Assignment
Go through the records and report each line holding the string "struct".

Study material

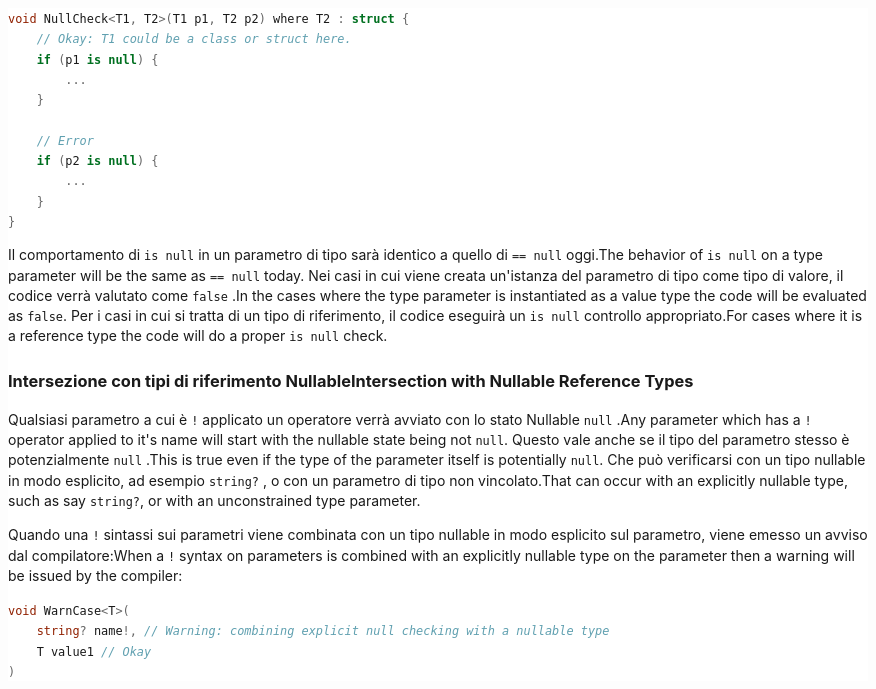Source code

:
 ``` csharp
void NullCheck<T1, T2>(T1 p1, T2 p2) where T2 : struct {
    // Okay: T1 could be a class or struct here.
    if (p1 is null) {
        ...
    }

    // Error 
    if (p2 is null) { 
        ...
    }
}
```

<span data-ttu-id="f1f17-140">Il comportamento di `is null` in un parametro di tipo sarà identico a quello di `== null` oggi.</span><span class="sxs-lookup"><span data-stu-id="f1f17-140">The behavior of `is null` on a type parameter will be the same as `== null` today.</span></span> <span data-ttu-id="f1f17-141">Nei casi in cui viene creata un'istanza del parametro di tipo come tipo di valore, il codice verrà valutato come `false` .</span><span class="sxs-lookup"><span data-stu-id="f1f17-141">In the cases where the type parameter is instantiated as a value type the code will be evaluated as `false`.</span></span> <span data-ttu-id="f1f17-142">Per i casi in cui si tratta di un tipo di riferimento, il codice eseguirà un `is null` controllo appropriato.</span><span class="sxs-lookup"><span data-stu-id="f1f17-142">For cases where it is a reference type the code will do a proper `is null` check.</span></span>

### <a name="intersection-with-nullable-reference-types"></a><span data-ttu-id="f1f17-143">Intersezione con tipi di riferimento Nullable</span><span class="sxs-lookup"><span data-stu-id="f1f17-143">Intersection with Nullable Reference Types</span></span>
<span data-ttu-id="f1f17-144">Qualsiasi parametro a cui è `!` applicato un operatore verrà avviato con lo stato Nullable `null` .</span><span class="sxs-lookup"><span data-stu-id="f1f17-144">Any parameter which has a `!` operator applied to it's name will start with the nullable state being not `null`.</span></span> <span data-ttu-id="f1f17-145">Questo vale anche se il tipo del parametro stesso è potenzialmente `null` .</span><span class="sxs-lookup"><span data-stu-id="f1f17-145">This is true even if the type of the parameter itself is potentially `null`.</span></span> <span data-ttu-id="f1f17-146">Che può verificarsi con un tipo nullable in modo esplicito, ad esempio `string?` , o con un parametro di tipo non vincolato.</span><span class="sxs-lookup"><span data-stu-id="f1f17-146">That can occur with an explicitly nullable type, such as say `string?`, or with an unconstrained type parameter.</span></span> 

<span data-ttu-id="f1f17-147">Quando una `!` sintassi sui parametri viene combinata con un tipo nullable in modo esplicito sul parametro, viene emesso un avviso dal compilatore:</span><span class="sxs-lookup"><span data-stu-id="f1f17-147">When a `!` syntax on parameters is combined with an explicitly nullable type on the parameter then a warning will be issued by the compiler:</span></span>

``` csharp
void WarnCase<T>(
    string? name!, // Warning: combining explicit null checking with a nullable type
    T value1 // Okay
)
```
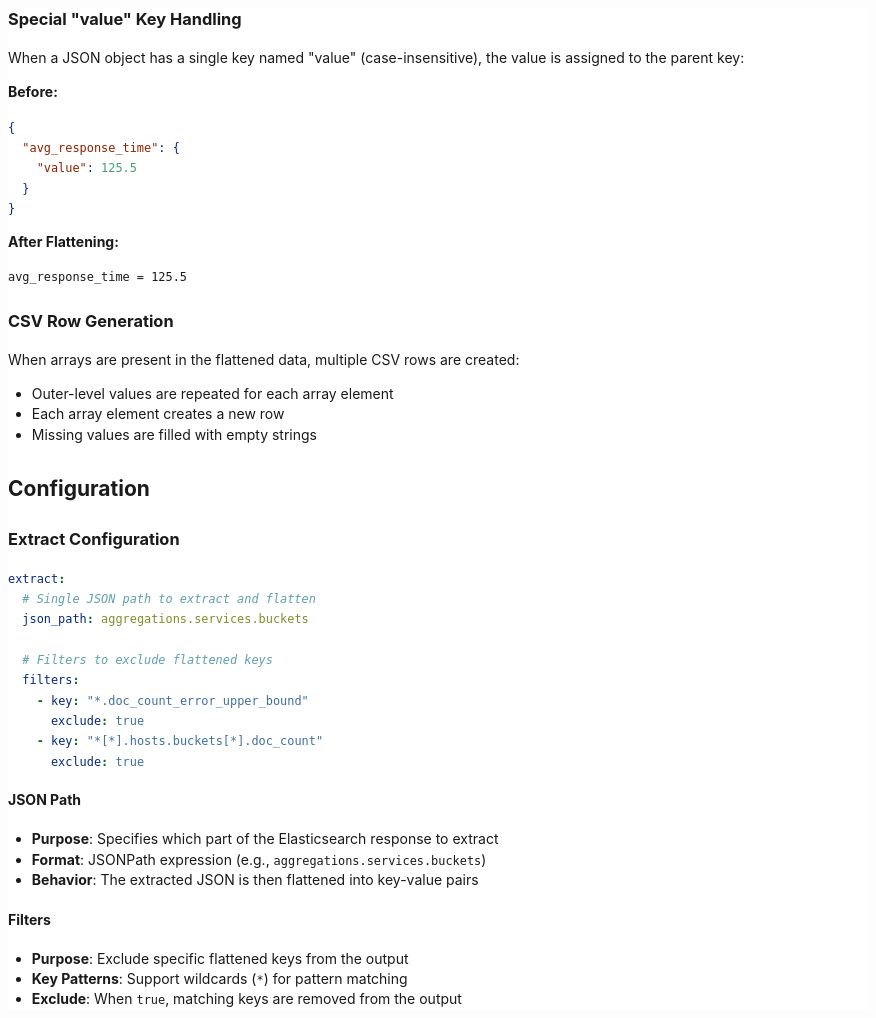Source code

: ### Special "value" Key Handling

When a JSON object has a single key named "value" (case-insensitive), the value is assigned to the parent key:

**Before:**
```json
{
  "avg_response_time": {
    "value": 125.5
  }
}
```

**After Flattening:**
```
avg_response_time = 125.5
```

### CSV Row Generation

When arrays are present in the flattened data, multiple CSV rows are created:
- Outer-level values are repeated for each array element
- Each array element creates a new row
- Missing values are filled with empty strings

## Configuration

### Extract Configuration

```yaml
extract:
  # Single JSON path to extract and flatten
  json_path: aggregations.services.buckets
  
  # Filters to exclude flattened keys
  filters:
    - key: "*.doc_count_error_upper_bound"
      exclude: true
    - key: "*[*].hosts.buckets[*].doc_count"
      exclude: true
```

#### JSON Path
- **Purpose**: Specifies which part of the Elasticsearch response to extract
- **Format**: JSONPath expression (e.g., `aggregations.services.buckets`)
- **Behavior**: The extracted JSON is then flattened into key-value pairs

#### Filters
- **Purpose**: Exclude specific flattened keys from the output
- **Key Patterns**: Support wildcards (`*`) for pattern matching
- **Exclude**: When `true`, matching keys are removed from the output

Response
void NullCheck<T1, T2>(T1 p1, T2 p2) where T2 : struct {
    // Okay: T1 could be a class or struct here.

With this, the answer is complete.